Now, I would be happy to live and let live, but raccoons have a disgusting habit of shitting on the pool deck when they go to wash whatever it is they wash in the pool, and that is where I draw the line.  I would find fresh raccoon poop calling cards when I got up in the morning.  I went online to see if there might be something that would repel them, but the experts say nothing really works.  (My pool man told me that if I peed around the pool, that could keep them away.  I’m not saying if I tried it, but apparently the results are inconclusive.)

So off I went to Home Depot and bought a Havahart trap.  (Note to the tenderhearted:  These are traps designed to cage, but not harm, the animal.)  I set it, and bingo!  A very unhappy raccoon—big as a large cat–was waiting there the next morning.  Then I took him (or her) over to a state park and released it into the wild, thinking my problem was solved.  Alas, it was only the beginning.

Let’s just say that since then I have trapped six or seven raccoons (I’ve lost count) and released them into the wild.  I know there will be more, but it helps for a while.  I think of it as something like the English transporting pickpockets to Australia—they may not like it at first, but they’ll be happy there in the long run.

Raccoons are cunning creatures and sometimes manage to eat the bait and get away without dropping the trapdoor, but if you’re persistent, like other criminals they will eventually slip up.  I’ve also caught two feral cats and a ‘possum in the trap.  I just let them go, figuring they weren’t doing any harm, although the damn ‘possum just lay there playing, well, possum and refused to budge until I propped open the door and went away.  He eventually got up and slunk off into the bushes.
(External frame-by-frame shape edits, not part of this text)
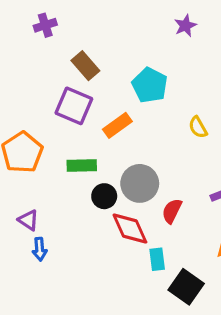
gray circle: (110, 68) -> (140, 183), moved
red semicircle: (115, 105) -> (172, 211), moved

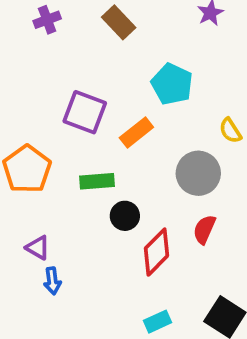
brown rectangle: (85, 66) -> (119, 22), moved
gray circle: (140, 183) -> (198, 173), moved
red diamond: (130, 229) -> (156, 252), turned 72
cyan rectangle: (157, 259) -> (157, 322), moved, turned 75

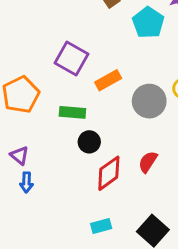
cyan pentagon: (172, 84) -> (148, 23), moved
gray circle: (198, 173) -> (149, 101), moved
There are also some critters that I really love, and these include the lizards that scamper around my yard.  I don’t know exactly what they are called, but there are at least four species that I have seen.  One is pretty certainly a chameleon—normally a brilliant chartreuse green, but capable of changing colors at an amazing rate.  Another one has a bright red wattle that he displays at certain times.  For a while, I was concerned that their numbers were decreasing and suspected that one of the wandering cats was eating them, but they seem to be back in numbers.  They are harmless, fascinating, and they eat insects.  What more could you want?